_Metin:_
══════

• Sonuç bulunamadı

DÜNYADA VE TÜRKİYE'DE TURİST REHBERLİĞİNİN TARİHSEL

2. KURAMSAL VE KAVRAMSAL ÇERÇEVE

2.7. TURİST REHBERLİĞİ MESLEĞİ

2.7.1. DÜNYADA VE TÜRKİYE'DE TURİST REHBERLİĞİNİN TARİHSEL

Rehberlik dünyanın en eski mesleklerinden biridir. Mesleğin nasıl başladığı konusunda kesin bir bilgi olmamasına rağmen, rehberlik hizmetinin ilk insanların yiyecek, içecek, barınak arama ve coğrafi yön bulma gibi işlemlerinden doğduğu çıkarılmaktadır. İnsanoğlu yaradılışındaki hareketlilik, her şeyin iç yüzünü öğrenme güdüsü, yeni şeyler arama ve heyecanlı olaylar peşinde koşma isteği ile yüzyıllar boyunca bireysel ve toplu olarak seyahat etme eğilimindedir. İlk insanlar seyahatlerini çalışma amacıyla yaptıklarından, İngilizce seyahat anlamına gelen “travel” kelimesi Latince “travail” yani çalışma kelimesinden türemiştir. (Ahipaşaoğlu, 2001: 4).

İnsanların yerleşik hayata geçip üretime başlaması ile insanoğlu önce yakın daha sonra uzak komşularıyla ticaret yapmaya başlamış, bu ticari faaliyetler sonucu insanlar seyahat etmeye başlamış, böylece ilk turizm hareketi doğmuştur. Yapılan seyahatlerde, güvenli yolları, gidilen ülkeyi veya bölgeyi iyi bilen kişilere ihtiyaç duyulmuştur. İnsanlar ilkçağlarda ticaret, spor, din gibi nedenler ile bilimsel merak ve araştırmalar amacıyla da seyahat etmekteydi. İlk çağlarda seyahat etmek birçok güçlüğü de beraberinde getiriyordu. Seyahate çıkanların (seyyahlar), yol güzergahı üzerindeki soyguncular, hırsızlar vb. için seyyahlar kolay hedefti. Bundan dolayı insanlar genelde gruplar ve kervanlar halinde seyahat ediyorlardı ve güvenlikleri için yanlarına güvenli yolları ve çevreyi bilen, güçlü, kuvvetli, iyi nişancı olan kişileri rehber olarak alıyorlardı. Böylece rehberlik mesleğinin insanoğlunun seyahat etmesi ile başladığı söylenebilir. Rehberin o dönemde birçok işlevi vardı. O dönemde rehberlere “yol

gösterici” ve “çiçerone (kılavuz)” gibi isimlerle hitap edilmekteydi. Antik dönemlerde ticaret kafilelerinin, savaşa giden orduların mutlaka bir yol göstericisi yani rehberi vardı. Antik kaynaklarda rehberlerin büyük ordulara yol gösterdikleri ve ticaret kafilelerini alıp dünyanın bir ucundan diğerine götürdükleri anlatılmaktadır. Büyük İskender’in Anadolu seferinde ordusuna yol gösteren Likyalı bir rehberden yardım aldığı bahsedilmektedir. Milattan sonra 600 yıllarında Anadolu’ya askeri, ticari ve dini sebeplerle yoğun bir seyahat başlamış ve bu durumda Anadolu’yu karış karış bilen rehberlerden yararlanılmıştır (Pond’dan aktaran Hu, 2007: 13).

══════

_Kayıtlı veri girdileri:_
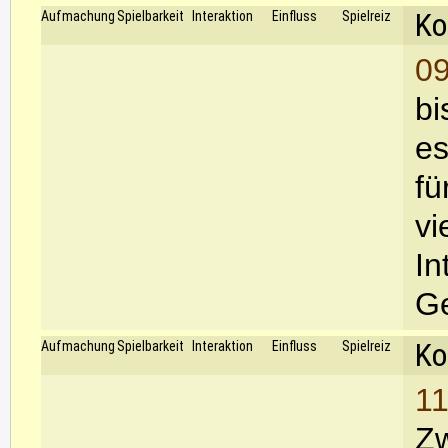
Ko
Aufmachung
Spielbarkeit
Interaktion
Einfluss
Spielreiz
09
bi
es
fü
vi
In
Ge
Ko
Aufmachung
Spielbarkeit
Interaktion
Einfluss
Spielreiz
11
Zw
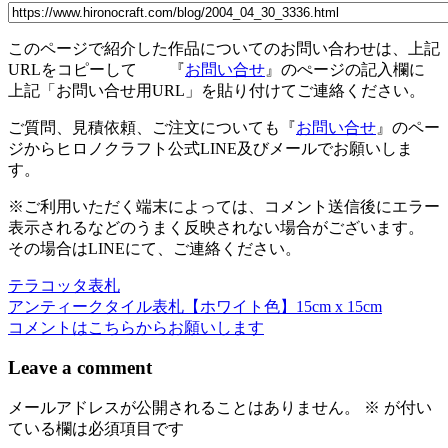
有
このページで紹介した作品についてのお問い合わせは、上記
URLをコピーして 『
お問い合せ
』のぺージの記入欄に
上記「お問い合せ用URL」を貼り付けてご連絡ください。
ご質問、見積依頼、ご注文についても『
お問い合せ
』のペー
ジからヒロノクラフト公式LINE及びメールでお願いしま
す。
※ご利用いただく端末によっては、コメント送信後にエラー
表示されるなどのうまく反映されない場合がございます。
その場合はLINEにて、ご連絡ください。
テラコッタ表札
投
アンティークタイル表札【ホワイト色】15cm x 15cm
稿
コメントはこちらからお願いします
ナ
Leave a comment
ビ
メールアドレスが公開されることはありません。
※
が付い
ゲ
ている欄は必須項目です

══════

_Çalışma Görevi:_ Metindeki “Rehberlik dünyanın en eski mesleklerinden biridir” diye başlayan paragrafı, temel bilgilerini koruyarak kısa maddeler hâlinde yeniden yazınız.

_Beklenen Yanıt:_
- Rehberlik dünyanın en eski mesleklerinden biridir.
- Mesleğin nasıl başladığı kesin olarak bilinmez. Ancak ilk insanların yiyecek, içecek ve barınak arama ile yön bulma işlerinden doğduğu sonucu çıkarılır.
- İnsanoğlu yüzyıllardır tek başına ya da toplu hâlde seyahat etmeye yatkındır. Bunun nedenleri doğasındaki hareketlilik, her şeyin iç yüzünü öğrenme güdüsü, yeni şeyler arama ve heyecanlı olayların peşinden koşma isteğidir.
- İlk insanlar çalışmak amacıyla seyahat ediyordu. Bu yüzden İngilizcede seyahat anlamına gelen “travel” kelimesi, Latincede çalışma anlamına gelen “travail” kelimesinden türemiştir (Ahipaşaoğlu, 2001: 4).